One of the Preston braves had snapped his paddle off just above the blade.
As the “Scalp-hunter” swung about, Dick saw that broken-off blade floating on the water.
“I’m glad that paddle didn’t snap until you had crossed the line,” Dick panted. “If it had, the real result would have been in doubt.”
“Your crew won, Prescott!” called Bob Hart well in a husky voice. “Congratulations!”
“Thank you,” returned Dick. “You’re surely a generous enemy.”
“Rivals, this afternoon, but enemies never!” protested young Hartwell.
Now a blast from the whistle of the launch recalled the two canoes. Standing in the bow of the launch, Referee Tyndall announced so that those on shore might hear plainly:
“Gridley wins by a length and a half!” From the shore came a wild cheer. There was also a frenzied waving of handkerchiefs and of parasols. Though the Gridley boosters might be few in number, they were great in enthusiasm.
As the “Pathfinder” started in for the landing float a crowd made a rush to meet the canoes. It was not, however, the Preston craft, that the crowd wanted, for this was a Gridley crowd.
Noting the fact with his keen eyes, Dick gave the word for easy paddling. Then he swung the war canoe about, heading toward camp.
That proved not at all to the crowd’s liking.
“Come back, Prescott! This way, Gridley! We want you!”
“Why don’t you land, Dick?” queried Tom Reade.
“What! Land at the mercy of that crowd!” exclaimed Prescott. “That is a Gridley crowd. They’re so pleased over our winning that what they’d do to us might be worse than what they’d have done if we had lost.”
“Where are you going?” asked Dave, somewhat disappointed.
“Camp is good enough for us, I guess. It’s a safe place, anyway,” Prescott replied.
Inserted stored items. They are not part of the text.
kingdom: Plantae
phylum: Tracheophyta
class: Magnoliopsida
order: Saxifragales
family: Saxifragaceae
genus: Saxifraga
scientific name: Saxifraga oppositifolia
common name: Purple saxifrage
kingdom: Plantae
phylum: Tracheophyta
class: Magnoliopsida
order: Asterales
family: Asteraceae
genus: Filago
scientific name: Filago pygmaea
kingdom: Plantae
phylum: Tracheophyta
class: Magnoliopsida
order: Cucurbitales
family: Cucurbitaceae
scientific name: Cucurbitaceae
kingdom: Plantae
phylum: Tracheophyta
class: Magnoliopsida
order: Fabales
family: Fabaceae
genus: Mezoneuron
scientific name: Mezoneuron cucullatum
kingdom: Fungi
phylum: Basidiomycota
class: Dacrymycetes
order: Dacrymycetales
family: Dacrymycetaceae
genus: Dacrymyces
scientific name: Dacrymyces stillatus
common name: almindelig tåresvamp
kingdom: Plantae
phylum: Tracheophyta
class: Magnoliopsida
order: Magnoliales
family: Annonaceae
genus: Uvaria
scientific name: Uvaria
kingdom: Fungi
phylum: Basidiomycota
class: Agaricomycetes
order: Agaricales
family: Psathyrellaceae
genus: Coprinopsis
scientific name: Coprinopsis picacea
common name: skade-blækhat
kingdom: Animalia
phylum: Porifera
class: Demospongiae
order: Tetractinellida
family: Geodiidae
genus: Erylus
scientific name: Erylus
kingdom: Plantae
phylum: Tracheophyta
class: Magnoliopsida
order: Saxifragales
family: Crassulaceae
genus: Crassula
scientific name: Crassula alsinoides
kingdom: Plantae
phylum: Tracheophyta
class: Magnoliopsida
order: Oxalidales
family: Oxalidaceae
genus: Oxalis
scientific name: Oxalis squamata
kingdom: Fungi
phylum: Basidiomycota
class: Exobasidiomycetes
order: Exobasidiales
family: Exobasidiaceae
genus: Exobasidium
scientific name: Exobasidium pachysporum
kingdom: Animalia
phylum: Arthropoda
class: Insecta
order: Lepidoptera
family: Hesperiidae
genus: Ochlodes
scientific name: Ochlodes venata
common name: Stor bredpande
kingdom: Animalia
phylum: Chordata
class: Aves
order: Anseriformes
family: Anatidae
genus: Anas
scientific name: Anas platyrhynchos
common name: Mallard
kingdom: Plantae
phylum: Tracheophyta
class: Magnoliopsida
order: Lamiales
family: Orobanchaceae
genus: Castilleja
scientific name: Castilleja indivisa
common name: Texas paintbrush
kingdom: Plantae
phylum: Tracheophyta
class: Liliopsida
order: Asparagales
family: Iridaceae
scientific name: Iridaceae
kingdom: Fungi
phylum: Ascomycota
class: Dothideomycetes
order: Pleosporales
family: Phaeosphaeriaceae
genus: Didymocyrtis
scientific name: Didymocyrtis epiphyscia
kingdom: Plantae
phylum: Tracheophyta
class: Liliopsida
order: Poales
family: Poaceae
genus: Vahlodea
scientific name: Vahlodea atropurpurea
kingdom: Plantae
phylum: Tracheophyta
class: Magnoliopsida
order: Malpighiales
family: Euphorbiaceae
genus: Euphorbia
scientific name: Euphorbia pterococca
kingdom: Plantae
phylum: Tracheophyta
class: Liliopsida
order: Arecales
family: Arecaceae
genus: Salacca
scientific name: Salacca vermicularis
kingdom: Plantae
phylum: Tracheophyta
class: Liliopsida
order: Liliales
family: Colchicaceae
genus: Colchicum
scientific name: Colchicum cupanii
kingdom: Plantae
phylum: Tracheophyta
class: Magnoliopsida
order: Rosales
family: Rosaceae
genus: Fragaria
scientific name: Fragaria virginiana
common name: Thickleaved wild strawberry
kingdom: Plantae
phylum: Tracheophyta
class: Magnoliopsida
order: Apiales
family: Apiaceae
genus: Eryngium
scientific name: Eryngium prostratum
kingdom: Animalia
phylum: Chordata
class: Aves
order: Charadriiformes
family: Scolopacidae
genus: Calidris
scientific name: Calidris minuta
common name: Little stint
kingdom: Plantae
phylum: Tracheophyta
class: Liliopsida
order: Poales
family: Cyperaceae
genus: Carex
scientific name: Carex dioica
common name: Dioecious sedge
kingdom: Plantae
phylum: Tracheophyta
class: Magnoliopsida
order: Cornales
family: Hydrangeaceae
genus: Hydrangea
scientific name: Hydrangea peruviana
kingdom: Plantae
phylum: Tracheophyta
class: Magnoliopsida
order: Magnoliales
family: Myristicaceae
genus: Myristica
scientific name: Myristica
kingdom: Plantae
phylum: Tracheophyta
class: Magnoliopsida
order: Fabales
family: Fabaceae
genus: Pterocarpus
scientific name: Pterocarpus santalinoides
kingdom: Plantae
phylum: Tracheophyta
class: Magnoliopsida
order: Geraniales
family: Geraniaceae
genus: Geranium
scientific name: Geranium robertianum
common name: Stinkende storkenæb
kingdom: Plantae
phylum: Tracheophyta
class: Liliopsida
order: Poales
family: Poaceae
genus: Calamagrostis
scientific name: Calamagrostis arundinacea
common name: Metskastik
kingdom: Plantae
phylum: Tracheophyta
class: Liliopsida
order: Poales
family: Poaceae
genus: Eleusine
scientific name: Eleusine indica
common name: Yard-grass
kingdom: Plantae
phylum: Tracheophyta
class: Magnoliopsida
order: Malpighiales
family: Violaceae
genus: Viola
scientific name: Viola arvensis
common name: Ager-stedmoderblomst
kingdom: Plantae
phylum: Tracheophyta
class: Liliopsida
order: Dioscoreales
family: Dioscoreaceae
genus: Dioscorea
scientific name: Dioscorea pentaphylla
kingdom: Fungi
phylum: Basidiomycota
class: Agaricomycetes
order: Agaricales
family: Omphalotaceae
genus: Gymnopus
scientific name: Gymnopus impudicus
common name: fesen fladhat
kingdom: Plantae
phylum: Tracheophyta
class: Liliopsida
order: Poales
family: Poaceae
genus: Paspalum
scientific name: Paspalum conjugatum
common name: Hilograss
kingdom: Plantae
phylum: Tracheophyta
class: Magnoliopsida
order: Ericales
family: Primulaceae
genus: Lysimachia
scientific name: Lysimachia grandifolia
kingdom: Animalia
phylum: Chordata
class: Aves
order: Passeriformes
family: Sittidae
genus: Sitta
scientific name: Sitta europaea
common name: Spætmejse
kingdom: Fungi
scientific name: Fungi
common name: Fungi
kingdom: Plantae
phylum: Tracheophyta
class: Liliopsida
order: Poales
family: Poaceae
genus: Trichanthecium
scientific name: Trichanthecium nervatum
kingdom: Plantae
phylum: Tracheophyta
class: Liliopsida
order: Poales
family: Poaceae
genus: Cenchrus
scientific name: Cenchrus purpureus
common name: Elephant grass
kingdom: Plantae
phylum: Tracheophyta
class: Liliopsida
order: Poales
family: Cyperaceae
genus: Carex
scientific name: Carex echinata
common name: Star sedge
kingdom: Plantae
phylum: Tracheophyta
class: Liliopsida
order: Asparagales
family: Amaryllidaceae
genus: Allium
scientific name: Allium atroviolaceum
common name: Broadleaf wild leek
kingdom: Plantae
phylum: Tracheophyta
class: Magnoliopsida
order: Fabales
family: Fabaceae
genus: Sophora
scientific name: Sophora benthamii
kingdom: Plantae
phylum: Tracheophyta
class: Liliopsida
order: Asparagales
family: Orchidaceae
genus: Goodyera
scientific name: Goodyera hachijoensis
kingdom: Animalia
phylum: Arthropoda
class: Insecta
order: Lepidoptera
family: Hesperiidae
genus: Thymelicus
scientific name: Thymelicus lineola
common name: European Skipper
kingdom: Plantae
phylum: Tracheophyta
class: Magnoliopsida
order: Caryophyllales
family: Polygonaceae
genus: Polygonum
A few minutes later the “Scalp-hunter” touched lightly on the beach in front of camp.
Towser greeted them with a joyous bark.
“So you’ve been watching the race instead of the camp, have you?” demanded Tom, eyeing the dog in mock reproach.
“Oh, but I’m tired!” muttered Darrin, after they had beached the canoe. “This green grass looks inviting.”
He threw himself down at full length on the grass.
“Up, for yours,” commanded Dick, grasping him by one arm and pulling Dave to his feet. “Don’t you know that your blood is almost at fever heat after the strain of the race? Do you want to get a chill that will keep the whole camp up to-night?”
“I want to lie down,” muttered Darrin. “And I want to sleep.”
“Then get off your racing clothes, put on your other clothes, then roll yourself well in your blankets and lie down in the tent,” Dick ordered. “That’s what I’m going to do.”
Now that the strain was over every member of Dick & Co. found himself so weary that the putting on of ordinary clothes was a process which proceeded slowly. After a while, however, all six had rolled themselves in their blankets and lay on the leaf-piled floor of the tent.